[BRIEF 1]
In the rows, substitute "methods" for "techniques" in everything from the line containing "# DESCRIPTION" down to the line containing "association matrix. Frovedis", and reproduce only those lines, otherwise unchanged.

Name: JUSTIN T. LAKS
From: Vancouver, WA
Votes: 0
This
might be hard for the reader to believe but I am a 40 year old man
who is just now learning to drive for the first time in his life! It
is not that I have been avoiding trying to learn to drive my whole
life, it’s just the sad reality that I have never been allowed to
drive in my entire life. Some explanation is needed, I know. Bear
with me, I’ll get there. Let me first share with you my first
experiences in attempting to drive a several thousand pound vehicle
at high velocities.
Day
one. Learn what buttons, petals, levers, and other accessories are
meant for. These newer cars have so many distractions on the dash
board, it’s a wonder why there aren’t more accidents on the
roads.
After
that, it’s time to discover your spacial awareness in a car versus
a truck. As a new driver, my instinct was to put myself into the
middle of the road. This, of course, caused my driving instructor all
kinds of nervousness when his side of the car would get dangerously
close to the traffic around us… or the parked cars next to us!
Forcing oneself to drive with an imaginary line going down the center
of the car is very bizarre, not going to lie.
Turning
radius of a car versus a truck, okay, how to explain?! TRUCKS SUCK
FOR TURNING!!! Just going to put that out there. My first ever fender
bender was in a truck. I was trying to back out of a parking lot. My
corner of my bumper nicked the bumper of a parked car while I was
turning. Trucks are fun to play in but are absolutely horrible to
maneuver in tight spaces.
Merging
with highway traffic. I remember riding the roller coaster as a kid,
the G-forces pushing into me, the inertia making me feel queasy, the
fear of smashing into something solid with your small smooshy body.
Merging with highway traffic is just as scary but more real,
especially when semi trucks and dump trucks are zippering around you!
Parallel
parking. Unending humor for those watching, as I continued to ride up
on the curb, grind the tires against the curb, or get so stuck, even
my instructor had difficulties pulling us out. I watch the evasive
maneuvers of stunt drivers on TV and they would have difficulty
parallel parking!

[PROVIDED DATA]

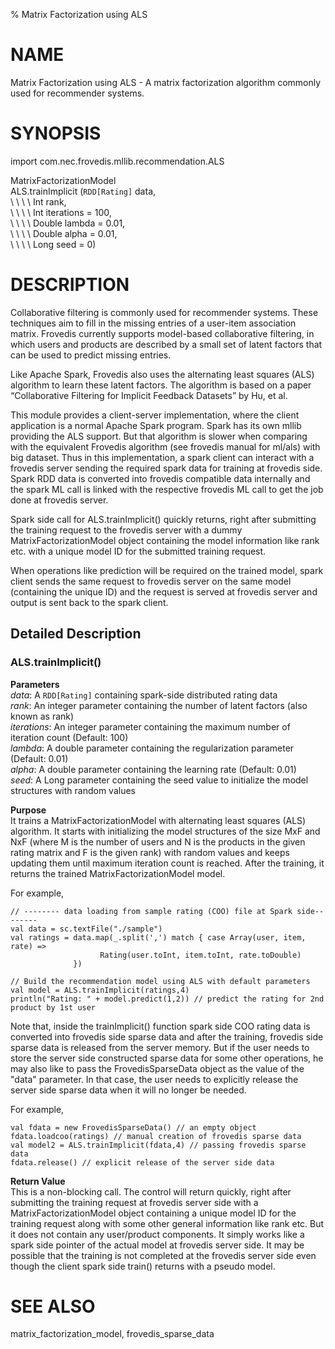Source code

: % Matrix Factorization using ALS 

# NAME

Matrix Factorization using ALS - A matrix factorization algorithm commonly 
used for recommender systems.   

# SYNOPSIS

import com.nec.frovedis.mllib.recommendation.ALS    

MatrixFactorizationModel    
ALS.trainImplicit (`RDD[Rating]` data,    
\  \  \  \ Int rank,   
\  \  \  \ Int iterations = 100,   
\  \  \  \ Double lambda = 0.01,  
\  \  \  \ Double alpha = 0.01,   
\  \  \  \ Long seed = 0)      
 
# DESCRIPTION
Collaborative filtering is commonly used for recommender systems. 
These techniques aim to fill in the missing entries of a user-item 
association matrix. Frovedis currently supports model-based collaborative 
filtering, in which users and products are described by a small set of 
latent factors that can be used to predict missing entries. 

Like Apache Spark, Frovedis also uses the alternating least squares (ALS) 
algorithm to learn these latent factors. The algorithm is based on a paper 
“Collaborative Filtering for Implicit Feedback Datasets” by Hu, et al.

This module provides a client-server implementation, where the client 
application is a normal Apache Spark program. Spark has its own mllib providing 
the ALS support. But that algorithm is slower when comparing with 
the equivalent Frovedis algorithm (see frovedis manual for ml/als) with 
big dataset. Thus in this implementation, a spark client can interact with a frovedis 
server sending the required spark data for training at frovedis side. Spark RDD data 
is converted into frovedis compatible data internally and the spark ML call is linked 
with the respective frovedis ML call to get the job done at frovedis server. 

Spark side call for ALS.trainImplicit() quickly returns, right after submitting the 
training request to the frovedis server with a dummy MatrixFactorizationModel object 
containing the model information like rank etc. with a unique model ID 
for the submitted training request. 

When operations like prediction will be required on the trained model, spark client 
sends the same request to frovedis server on the same model (containing the unique ID) 
and the request is served at frovedis server and output is sent back to the spark client. 

## Detailed Description 
 
### ALS.trainImplicit()   
__Parameters__   
_data_: A `RDD[Rating]` containing spark-side distributed rating data       
_rank_: An integer parameter containing the number of latent factors 
(also known as rank)         
_iterations_: An integer parameter containing the maximum number 
of iteration count (Default: 100)   
_lambda_: A double parameter containing the regularization parameter 
(Default: 0.01)     
_alpha_: A double parameter containing the learning rate (Default: 0.01)    
_seed_: A Long parameter containing the seed value to initialize the 
model structures with random values     

__Purpose__  
It trains a MatrixFactorizationModel with alternating least squares (ALS) 
algorithm. It starts with initializing the model structures of the size MxF 
and NxF (where M is the number of users and N is the products in the given 
rating matrix and F is the given rank) with random values and keeps 
updating them until maximum iteration count is reached. After the training, 
it returns the trained MatrixFactorizationModel model.  

For example,   

    // -------- data loading from sample rating (COO) file at Spark side--------
    val data = sc.textFile("./sample")
    val ratings = data.map(_.split(',') match { case Array(user, item, rate) =>
                        Rating(user.toInt, item.toInt, rate.toDouble)
                  })

    // Build the recommendation model using ALS with default parameters
    val model = ALS.trainImplicit(ratings,4)
    println("Rating: " + model.predict(1,2)) // predict the rating for 2nd product by 1st user
    
Note that, inside the trainImplicit() function spark side COO rating data is 
converted into frovedis side sparse data and after the training, frovedis side sparse 
data is released from the server memory. But if the user needs to store the server 
side constructed sparse data for some other operations, he may also like to pass the 
FrovedisSparseData object as the value of the "data" parameter. In that case, 
the user needs to explicitly release the server side sparse data when it will no 
longer be needed.

For example,

    val fdata = new FrovedisSparseData() // an empty object
    fdata.loadcoo(ratings) // manual creation of frovedis sparse data
    val model2 = ALS.trainImplicit(fdata,4) // passing frovedis sparse data
    fdata.release() // explicit release of the server side data

__Return Value__  
This is a non-blocking call. The control will return quickly, right after 
submitting the training request at frovedis server side with a 
MatrixFactorizationModel object containing a unique model ID for the 
training request along with some other general information like rank etc. But it 
does not contain any user/product components. It simply works like a spark side 
pointer of the actual model at frovedis server side. 
It may be possible that the training is not completed at the frovedis server side even 
though the client spark side train() returns with a pseudo model. 

# SEE ALSO  
matrix_factorization_model, frovedis_sparse_data   
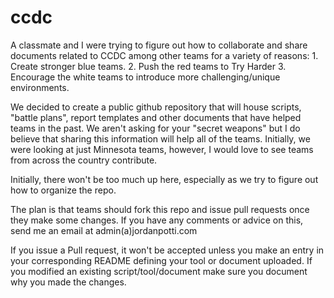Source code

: # ccdc
A classmate and I were trying to figure out how to collaborate and share documents related to CCDC among other teams for a variety of reasons: 1. Create stronger blue teams. 2. Push the red teams to Try Harder 3. Encourage the white teams to introduce more challenging/unique environments.

We decided to create a public github repository that will house scripts, "battle plans", report templates and other documents that have helped teams in the past. We aren't asking for your "secret weapons" but I do believe that sharing this information will help all of the teams. Initially, we were looking at just Minnesota teams, however, I would love to see teams from across the country contribute.

Initially, there won't be too much up here, especially as we try to figure out how to organize the repo.

The plan is that teams should fork this repo and issue pull requests once they make some changes. If you have any comments or advice on this, send me an email at admin(a)jordanpotti.com

If you issue a Pull request, it won't be accepted unless you make an entry in your corresponding README defining your tool or document uploaded. If you modified an existing script/tool/document make sure you document why you made the changes.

[BRIEF 2]
Resume the essay about learning to drive at forty from the point at which it stops.

[OUTPUT 1]
# DESCRIPTION
Collaborative filtering is commonly used for recommender systems. 
These methods aim to fill in the missing entries of a user-item 
association matrix. Frovedis currently supports model-based collaborative 

[OUTPUT 2]
My
assessment? It is not an easy task to learn how to maneuver tons of
rolling metal at high velocities on today’s roads. Almost as
dangerous as walking the big yard at a maximum security prison for
decades on end. Oh, didn’t see that coming? Seriously, my first
sentence mentioned that I am learning to drive for the first time at
the age of 40. What did you think I have been doing my whole life,
living in a cave? Well, the segregation units (fondly called “The
Hole”) were like a cave. So I guess I have been away for awhile…
a long while.
When
I was 16 years old, the courts decided to make me the first juvenile
in my county to fall under the “Adult Time, Adult Crime” statute
that was passed in 1995. That year, they placed me in an adult prison
as a child. Yep, don’t worry about turning 18 first. We will skip
all that and let you walk the big yard with adult felons. The danger
was probably equal to the driving accident and death ratios in our
country. I am surviving this new experience just like I survived my
experience in prison for 23 straight years. With awareness of my
surroundings, analytical reasoning, forethought, and preventative
maintenance.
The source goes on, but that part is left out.